# resubEdge

Resubstitution classification edge for naive Bayes classifier

## Syntax

``e = resubEdge(Mdl)``

## Description

example

````e = resubEdge(Mdl)` returns the resubstitution Classification Edge (`e`) for the naive Bayes classifier `Mdl` using the training data stored in `Mdl.X` and the corresponding class labels stored in `Mdl.Y`.The classification edge is a scalar value that represents the weighted mean of the Classification Margins.```

## Examples

collapse all

Estimate the resubstitution edge (the average in-sample classification margin) of a naive Bayes classifier.

Load the `fisheriris` data set. Create `X` as a numeric matrix that contains four petal measurements for 150 irises. Create `Y` as a cell array of character vectors that contains the corresponding iris species.

```load fisheriris X = meas; Y = species; rng('default') % for reproducibility```

Train a naive Bayes classifier using the predictors `X` and class labels `Y`. A recommended practice is to specify the class names. `fitcnb` assumes that each predictor is conditionally and normally distributed.

`Mdl = fitcnb(X,Y,'ClassNames',{'setosa','versicolor','virginica'})`
```Mdl = ClassificationNaiveBayes ResponseName: 'Y' CategoricalPredictors: [] ClassNames: {'setosa' 'versicolor' 'virginica'} ScoreTransform: 'none' NumObservations: 150 DistributionNames: {'normal' 'normal' 'normal' 'normal'} DistributionParameters: {3x4 cell} Properties, Methods ```

`Mdl` is a trained `ClassificationNaiveBayes` classifier.

Estimate the resubstitution edge.

`e = resubEdge(Mdl)`
```e = 0.8944 ```

The average of the training sample margins is approximately `0.89`. This result indicates that the classifier labels the in-sample observations with high confidence.

The classifier edge measures the average of the classifier margins. One way to perform feature selection is to compare training sample edges from multiple models. Based solely on this criterion, the classifier with the highest edge is the best classifier.

Load the `ionosphere` data set. Remove the first two predictors for stability.

```load ionosphere X = X(:,3:end);```

Define these two data sets:

• `fullX` contains all predictors.

• `partX` contains the 10 most important predictors.

```fullX = X; idx = fscmrmr(X,Y); partX = X(:,idx(1:10));```

Train a naive Bayes classifier for each predictor set.

```FullMdl = fitcnb(fullX,Y); PartMdl = fitcnb(partX,Y);```

`FullMdl` and `PartMdl` are trained `ClassificationNaiveBayes` classifiers.

Estimate the training sample edge for each classifier.

`fullEdge = resubEdge(FullMdl)`
```fullEdge = 0.6554 ```
`partEdge = resubEdge(PartMdl)`
```partEdge = 0.7796 ```

The edge of the classifier trained on the 10 most important predictors is larger.

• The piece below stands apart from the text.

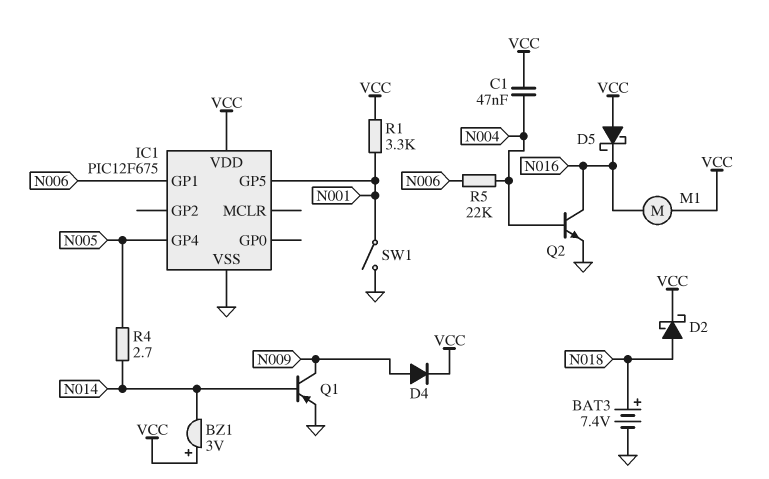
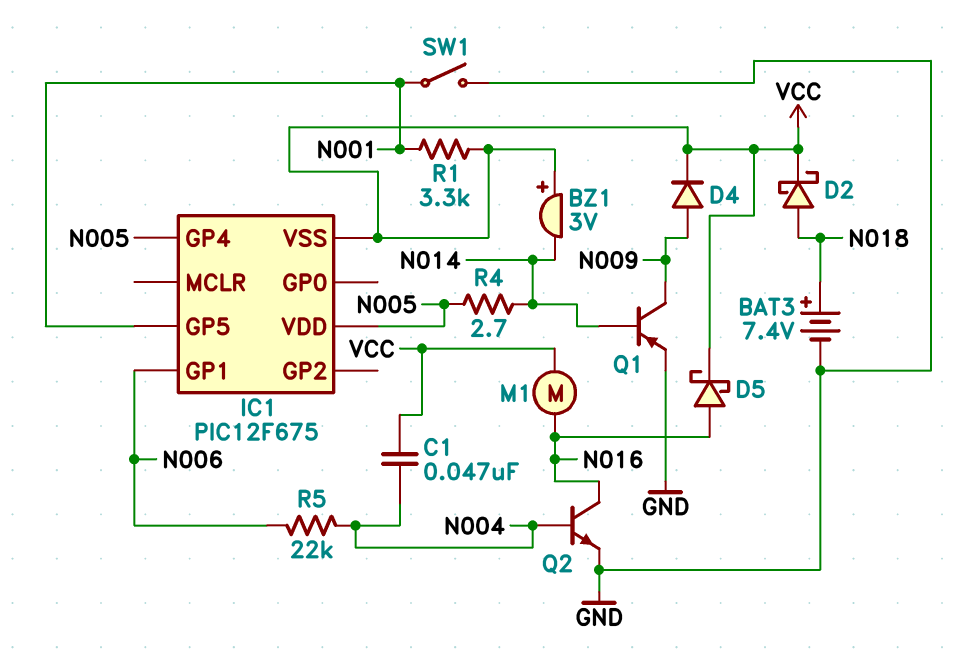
D5: schottky (A VCC, K N016) -> schottky (A N016, K VCC)
IC1 pin VDD: VCC -> N005
IC1 pin VSS: GND -> VCC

This result suggests that the classifier trained using only those predictors has a better in-sample fit.

## Input Arguments

collapse all

Full, trained naive Bayes classifier, specified as a `ClassificationNaiveBayes` model trained by `fitcnb`.

collapse all

### Classification Edge

The classification edge is the weighted mean of the classification margins.

If you supply weights, then the software normalizes them to sum to the prior probability of their respective class. The software uses the normalized weights to compute the weighted mean.

When choosing among multiple classifiers to perform a task such as feature section, choose the classifier that yields the highest edge.

### Classification Margins

The classification margin for each observation is the difference between the score for the true class and the maximal score for the false classes. Margins provide a classification confidence measure; among multiple classifiers, those that yield larger margins (on the same scale) are better.

### Posterior Probability

The posterior probability is the probability that an observation belongs in a particular class, given the data.

For naive Bayes, the posterior probability that a classification is k for a given observation (x1,...,xP) is

`$\stackrel{^}{P}\left(Y=k|{x}_{1},..,{x}_{P}\right)=\frac{P\left({X}_{1},...,{X}_{P}|y=k\right)\pi \left(Y=k\right)}{P\left({X}_{1},...,{X}_{P}\right)},$`

where:

• $P\left({X}_{1},...,{X}_{P}|y=k\right)$ is the conditional joint density of the predictors given they are in class k. `Mdl.DistributionNames` stores the distribution names of the predictors.

• π(Y = k) is the class prior probability distribution. `Mdl.Prior` stores the prior distribution.

• $P\left({X}_{1},..,{X}_{P}\right)$ is the joint density of the predictors. The classes are discrete, so $P\left({X}_{1},...,{X}_{P}\right)=\sum _{k=1}^{K}P\left({X}_{1},...,{X}_{P}|y=k\right)\pi \left(Y=k\right).$

### Prior Probability

The prior probability of a class is the assumed relative frequency with which observations from that class occur in a population.

### Classification Score

The naive Bayes score is the class posterior probability given the observation.